WVU had a bad bowl season without playing a down

Bowl season hasn’t been kind to West Virginia in recent years. The Mountaineers have lost seven of their last nine bowl games, including owning a current three-game bowl losing streak.

The 2019 season didn’t culminate in a bowl trip for the Mountaineers as they finished 5-7 in Neal Brown’s first season as coach. But this bowl season still was a losing proposition for WVU.

The Big 12 Conference bowl games performance wasn’t bad. It was disastrous. The movie Cats had a better holiday season showing.

This is bad for the Big 12. And, by proxy, bad for West Virginia.

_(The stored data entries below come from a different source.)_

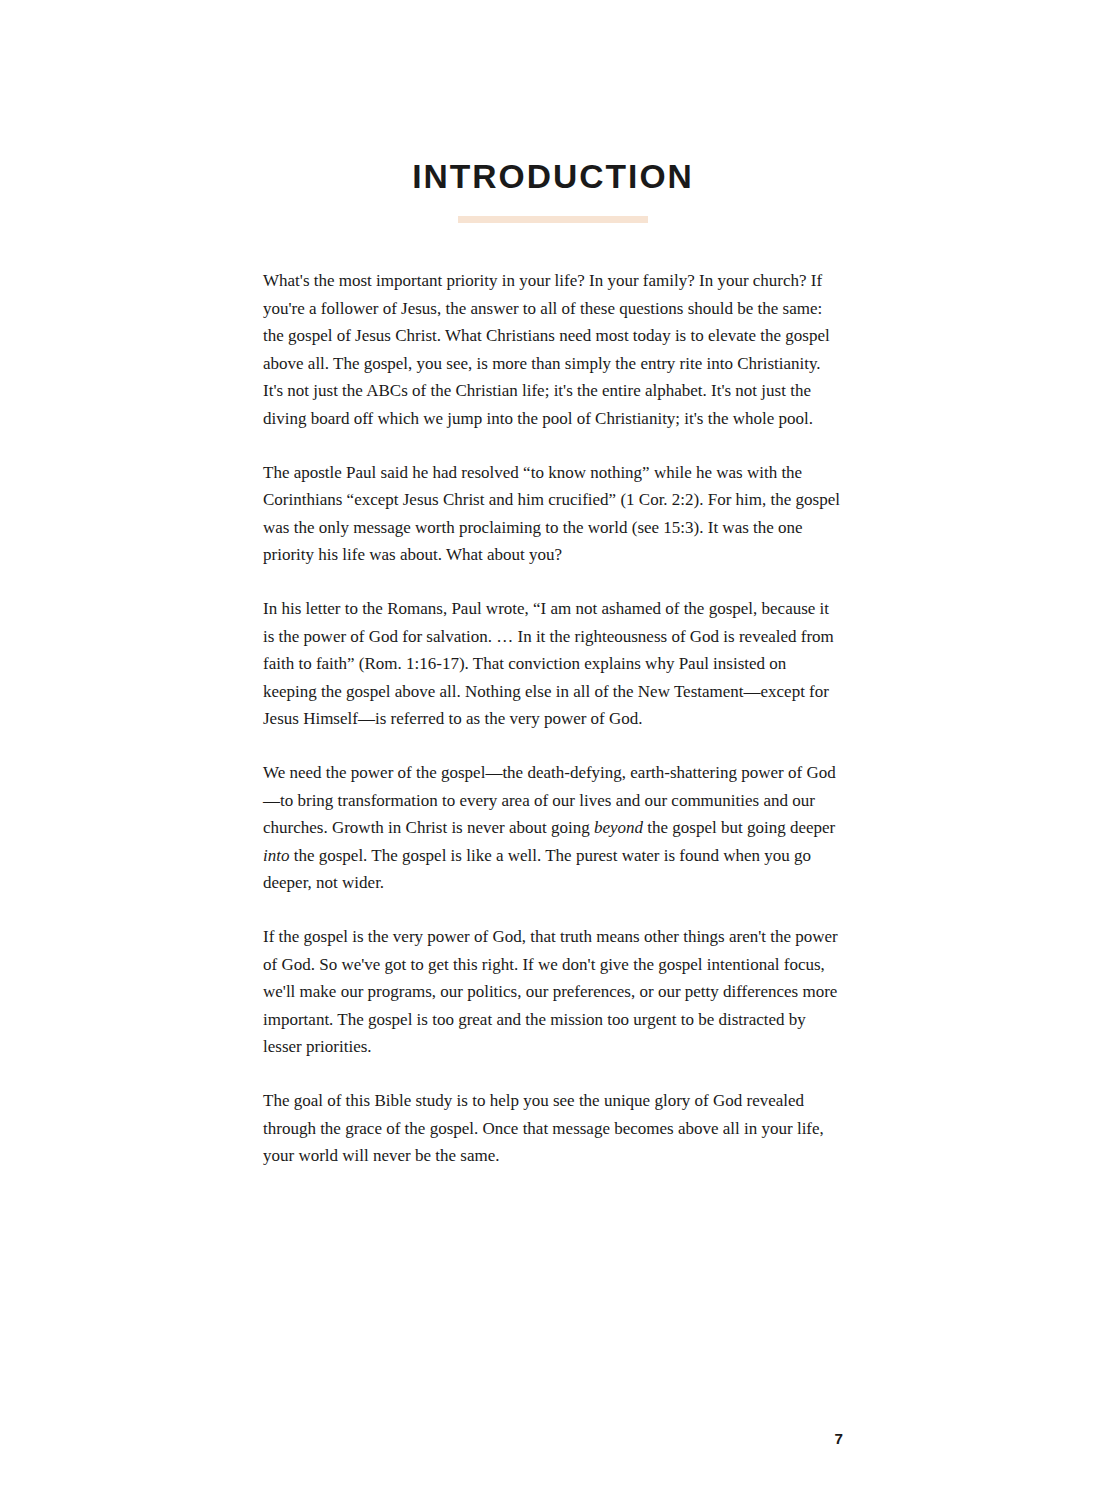Introduction
What's the most important priority in your life? In your family? In your church? If you're a follower of Jesus, the answer to all of these questions should be the same: the gospel of Jesus Christ. What Christians need most today is to elevate the gospel above all. The gospel, you see, is more than simply the entry rite into Christianity. It's not just the ABCs of the Christian life; it's the entire alphabet. It's not just the diving board off which we jump into the pool of Christianity; it's the whole pool.
The apostle Paul said he had resolved “to know nothing” while he was with the Corinthians “except Jesus Christ and him crucified” (1 Cor. 2:2). For him, the gospel was the only message worth proclaiming to the world (see 15:3). It was the one priority his life was about. What about you?
In his letter to the Romans, Paul wrote, “I am not ashamed of the gospel, because it is the power of God for salvation. … In it the righteousness of God is revealed from faith to faith” (Rom. 1:16-17). That conviction explains why Paul insisted on keeping the gospel above all. Nothing else in all of the New Testament—except for Jesus Himself—is referred to as the very power of God.
We need the power of the gospel—the death-defying, earth-shattering power of God—to bring transformation to every area of our lives and our communities and our churches. Growth in Christ is never about going beyond the gospel but going deeper into the gospel. The gospel is like a well. The purest water is found when you go deeper, not wider.
If the gospel is the very power of God, that truth means other things aren't the power of God. So we've got to get this right. If we don't give the gospel intentional focus, we'll make our programs, our politics, our preferences, or our petty differences more important. The gospel is too great and the mission too urgent to be distracted by lesser priorities.
The goal of this Bible study is to help you see the unique glory of God revealed through the grace of the gospel. Once that message becomes above all in your life, your world will never be the same.
7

The conference’s six bowl eligible teams went 1-5 in their bowl games, with Texas 38-10 rout of Utah in the Alamo Bowl the conference’s lone bright spot. But the losses weren’t the worst part for the Big 12. It was the awful performances by the conference’s best teams in the biggest games.

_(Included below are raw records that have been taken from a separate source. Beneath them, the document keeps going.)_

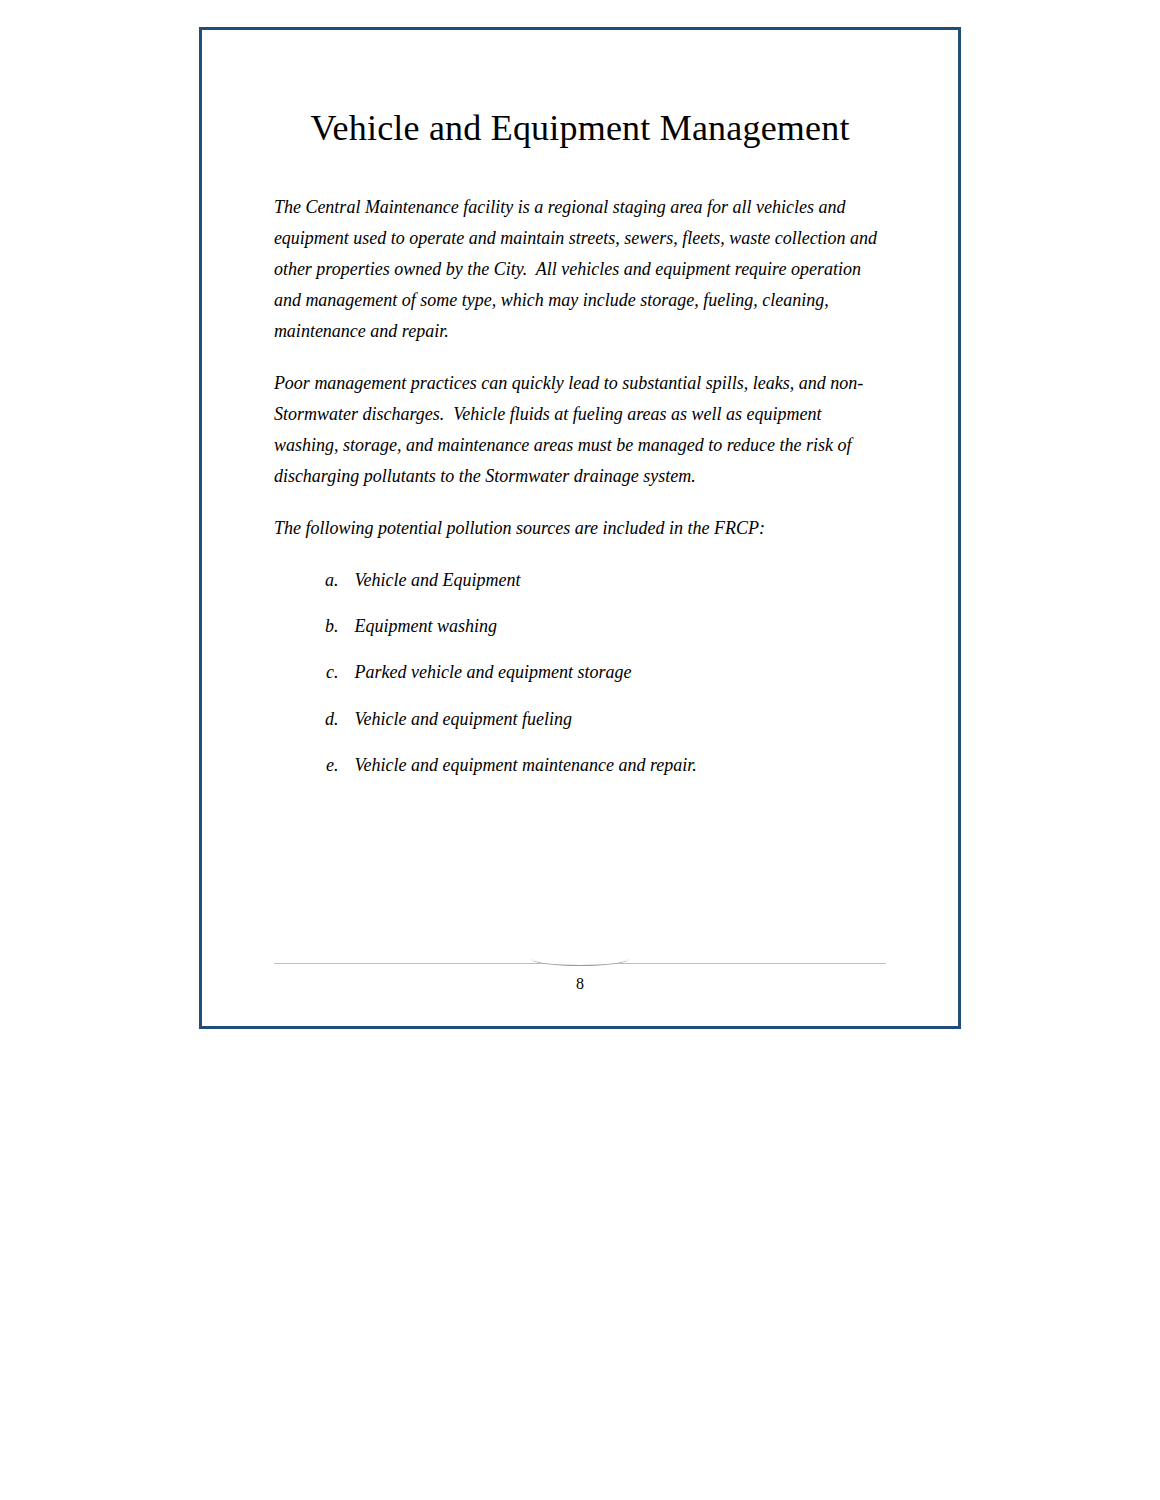Vehicle and Equipment Management
The Central Maintenance facility is a regional staging area for all vehicles and equipment used to operate and maintain streets, sewers, fleets, waste collection and other properties owned by the City. All vehicles and equipment require operation and management of some type, which may include storage, fueling, cleaning, maintenance and repair.
Poor management practices can quickly lead to substantial spills, leaks, and non-Stormwater discharges. Vehicle fluids at fueling areas as well as equipment washing, storage, and maintenance areas must be managed to reduce the risk of discharging pollutants to the Stormwater drainage system.
The following potential pollution sources are included in the FRCP:
Vehicle and Equipment
Equipment washing
Parked vehicle and equipment storage
Vehicle and equipment fueling
Vehicle and equipment maintenance and repair.
8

If image is reality, Big 12 reality is in tatters.

The worst bowl game was the conference’s biggest. Oklahoma was completely humiliated by LSU, 63-28, in the Peach Bowl in the College Football Playoff semifinal game. It was a thorough evisceration of the Big 12’s best team. It was the third-straight semifinal loss for OU, each one worse than the previous. The Big 12 remains the only Power 5 conference without a playoff victory.

The reaction on social media was swift and harsh.

The idea that Oklahoma shouldn’t have gotten the fourth and final playoff spot because of the Peach Bowl outcome is ridiculous. The Sooners, at 12-1 and Big 12 champions, were not just the obvious choice. They were the only one. Yet the Peach Bowl result brought the reaction that OU – and by extension, any Big 12 team – didn’t belong in the playoff. This is bad – very bad – for future Big 12 teams.

Oklahoma losing – again – in the playoff, coupled with a terrible showing by Baylor in losing, 26-14, in the Sugar Bowl to an undermanned Georgia team that was missing 13 players for various reasons, is monumentally damaging to the Big 12’s image.

This is where the terrible game by the 2019 version of the Oklahoma Sooners could affect say, the 2022 version of the West Virginia Mountaineers. It’s not necessarily logical, but then neither is perception. The awful bowl showings, especially in the New Year’s Six showings, will have lasting effects on the perception of the public, and by extension, the College Football Playoff committee.

Until a Big 12 team or three shows otherwise, the conference has lost all benefit of the doubt when it comes to playoff selection. If a similar situation to this year comes up again, where the Big 12 school is the only realistic option, that team will still get the spot. But if there is any doubt between a Big 12 team and another Power 5 school? Expect the Big 12 to draw the short straw.

College football is unique in that the success of your school is often dependent on the success of its rivals. In the NFL, a loss by the Pittsburgh Steelers works towards greater success of the Baltimore Ravens. It’s better for the New York Yankees if the Boston Red Sox lose games.

But college football teams need their conference rivals to be successful to increase their chances of competing for a national championship. So if you hear WVU fans say “I don’t care about Oklahoma, I hope (they) lose every (bowl) game,” know they are missing the forest for the trees.

As we begin the decade of the 2020s, that Big 12 forest looks like it was hit by an Australian wildfire.